时间:2023-12-11 09:59:44  作者:雪上川
  穆山显面色平静,已经预料到了。
  他抬起手要接。
  但谢景却没有递过去。
  “正洲说希望我能够把这个带给您,”他缓缓说,“虽然我对做生意一窍不通,但也知道私下里接触投标人是违规违法的,属于串通评标。”
  穆山显怔了一瞬。
  直到刚才他都还游刃有余,但是谢景的这番话却是他完全没有预料到的。
  “我不能害你,也不能眼睁睁看着他违法。”谢景垂下目光,他的指尖按着投标书,手腕明明那么纤细,但却坚决有力,“穆先生,谢谢你今天能来,也谢谢你拒绝我。”
  回去后他会如实跟严正洲说,他在给招标书之前说了这些话。但凡对方不是个傻子,都不会跟他们再有任何私下的协商。

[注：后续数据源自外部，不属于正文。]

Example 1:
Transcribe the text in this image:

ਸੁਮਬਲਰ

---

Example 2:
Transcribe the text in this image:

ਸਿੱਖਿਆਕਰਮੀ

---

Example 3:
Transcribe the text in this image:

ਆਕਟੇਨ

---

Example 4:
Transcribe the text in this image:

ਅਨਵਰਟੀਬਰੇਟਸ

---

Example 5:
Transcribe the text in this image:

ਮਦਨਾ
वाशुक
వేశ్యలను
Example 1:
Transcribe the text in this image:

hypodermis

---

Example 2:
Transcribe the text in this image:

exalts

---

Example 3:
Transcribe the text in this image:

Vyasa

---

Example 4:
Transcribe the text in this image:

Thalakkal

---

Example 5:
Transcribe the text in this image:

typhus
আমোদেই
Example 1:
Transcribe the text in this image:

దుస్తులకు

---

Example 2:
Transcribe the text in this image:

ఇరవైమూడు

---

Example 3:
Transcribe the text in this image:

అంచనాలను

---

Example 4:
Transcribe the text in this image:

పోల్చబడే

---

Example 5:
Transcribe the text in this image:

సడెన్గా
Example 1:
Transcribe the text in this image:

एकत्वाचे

  谢景这一步格外果断,直接把严正洲所有退路都断了。
  穆山显定定地看着他,好像到现在为止才真正看清了谢景的眉眼,眼前的印象也逐渐取代了脑海里那张模糊的带着泪痕的五官。
  半晌后,他才道:“知道了。”
  “谢谢你。”谢景这才露出一个笑,“穆先生。”
  ·
  从餐厅出来时,天色已经完全暗了下来,云层密密厚厚,看不见一点星光。
  谢景伸出手,在空气里感受风的存在。
  017悄悄弹出了一个提示框,十分钟后会下雨。宿主一向不喜欢下雨天,谁知道积雨云刚好吹到了这片天空。

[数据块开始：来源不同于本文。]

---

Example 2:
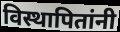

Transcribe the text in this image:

विस्थापितांनी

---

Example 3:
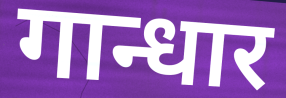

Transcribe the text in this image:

गान्धार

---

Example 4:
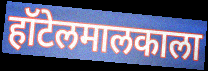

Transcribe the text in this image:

हॉटेलमालकाला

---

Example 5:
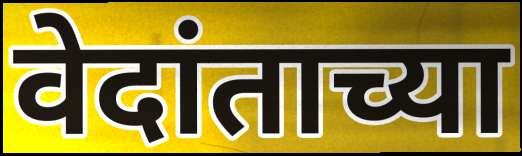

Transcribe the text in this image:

वेदांताच्या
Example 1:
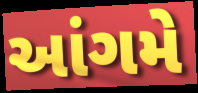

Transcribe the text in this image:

આંગમે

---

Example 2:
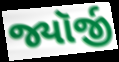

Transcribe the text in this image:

જ્યૉર્જી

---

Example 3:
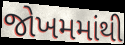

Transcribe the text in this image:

જોખમમાંથી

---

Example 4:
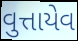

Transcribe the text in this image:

વુત્તાયેવ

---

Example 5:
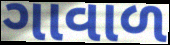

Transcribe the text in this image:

ગાવાળ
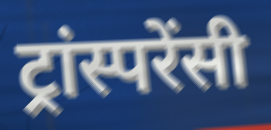
ट्रांस्परेंसी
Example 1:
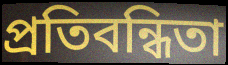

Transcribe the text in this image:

প্রতিবন্ধিতা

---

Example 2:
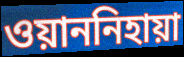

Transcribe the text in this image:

ওয়াননিহায়া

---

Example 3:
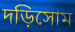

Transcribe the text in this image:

দড়িসোম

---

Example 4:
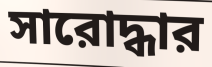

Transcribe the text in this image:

সারোদ্ধার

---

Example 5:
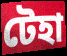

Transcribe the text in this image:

টেহা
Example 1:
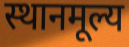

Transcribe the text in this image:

स्थानमूल्य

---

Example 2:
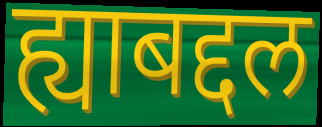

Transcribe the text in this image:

ह्याबद्दल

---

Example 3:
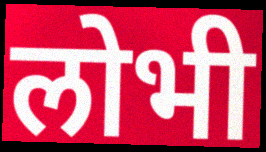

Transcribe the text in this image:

लोभी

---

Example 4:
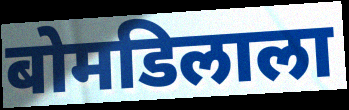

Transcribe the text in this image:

बोमडिलाला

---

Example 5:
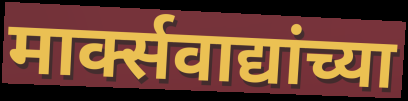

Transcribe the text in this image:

मार्क्सवाद्यांच्या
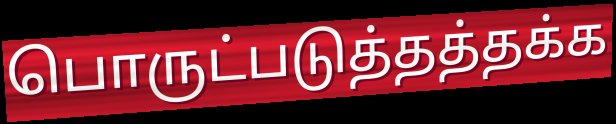
பொருட்படுத்தத்தக்க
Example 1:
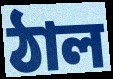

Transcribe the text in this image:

ঠাল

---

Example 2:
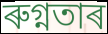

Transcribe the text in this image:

ৰুগ্নতাৰ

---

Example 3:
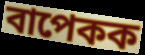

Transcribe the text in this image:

বাপেকক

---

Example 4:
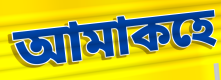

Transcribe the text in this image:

আমাকহে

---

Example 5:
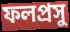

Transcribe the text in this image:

ফলপ্ৰসু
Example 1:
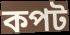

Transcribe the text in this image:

কপট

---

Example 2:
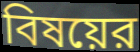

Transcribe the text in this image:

বিষয়ের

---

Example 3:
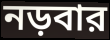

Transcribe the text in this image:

নড়বার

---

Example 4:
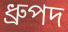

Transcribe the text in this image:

ধ্রুপদ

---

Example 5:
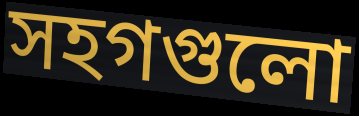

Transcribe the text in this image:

সহগগুলো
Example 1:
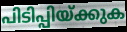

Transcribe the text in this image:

പിടിപ്പിയ്ക്കുക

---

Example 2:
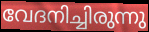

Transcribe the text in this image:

വേദനിച്ചിരുന്നു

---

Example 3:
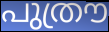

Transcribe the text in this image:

പുത്രൗ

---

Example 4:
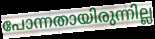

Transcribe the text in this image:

പോന്നതായിരുന്നില്ല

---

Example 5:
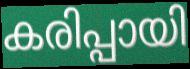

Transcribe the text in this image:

കരിപ്പായി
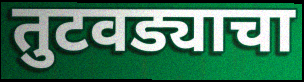
तुटवड्याचा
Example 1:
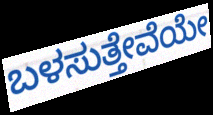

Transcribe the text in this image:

ಬಳಸುತ್ತೇವೆಯೇ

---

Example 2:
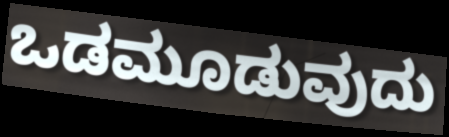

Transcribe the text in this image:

ಒಡಮೂಡುವುದು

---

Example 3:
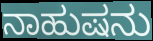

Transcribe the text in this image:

ನಾಹುಷನು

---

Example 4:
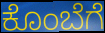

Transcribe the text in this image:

ಕೊಂಬೆಗೆ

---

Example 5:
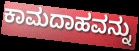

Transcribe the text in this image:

ಕಾಮದಾಹವನ್ನು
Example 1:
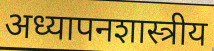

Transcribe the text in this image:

अध्यापनशास्त्रीय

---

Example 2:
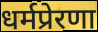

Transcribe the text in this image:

धर्मप्रेरणा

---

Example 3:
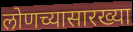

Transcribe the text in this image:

लोणच्यासारख्या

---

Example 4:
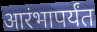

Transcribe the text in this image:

आरंभापर्यंत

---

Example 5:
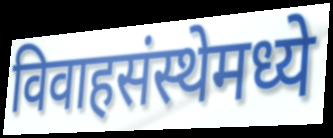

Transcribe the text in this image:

विवाहसंस्थेमध्ये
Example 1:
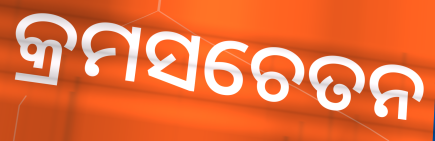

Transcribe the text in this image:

  穆山显收回视线,余光里看到谢景把那把墨黑色的伞递给他,“穆先生……”
  “你留着吧。”他说,“会用到的。”
  谢景看了眼阴沉的天色,没有再拒绝。
  金铃市日落得早,市民们也没有夜生活的意识,虽然才将近9点,但是街上车辆已经少了很多,只有几辆轿车和电动车偶尔经过。
  “那——”
  谢景刚想跟他道别,手机就嗡嗡地响起。
  穆山显正好站在他身边,正好扫到来电人的名字,默不作声地移开了视线,走到一旁。
  他犹豫了两秒,还是接了起来。
  穆山显没有窥探别人隐私的癖好,谢景的声音也压得很低,但风一吹,那些零碎的字句还是隐隐绰绰地传了过来。
  “出来了,现在在门口。”
  “嗯……知道了,我等会儿打车回去。”
  “好,晚安。”
  谢景挂断了电话。
  穆山显站在屋檐下的阴影里,手里夹着一根还没点燃的烟,光线被一旁的锐利的墙挡住,倾斜地落在了他的手腕上。
  察觉谢景的视线,他也望了过去。
  “结束了?”他问。
  谢景脸色有些许不自然,嗯了一声。
  从铃声响起到挂断,满打满算都没有一分钟。
  好在对方没说什么,把烟重新塞回了烟盒里。谢景默默地看着他整理,过了片刻,他忽然穆山显说:“冒昧问你一个问题。”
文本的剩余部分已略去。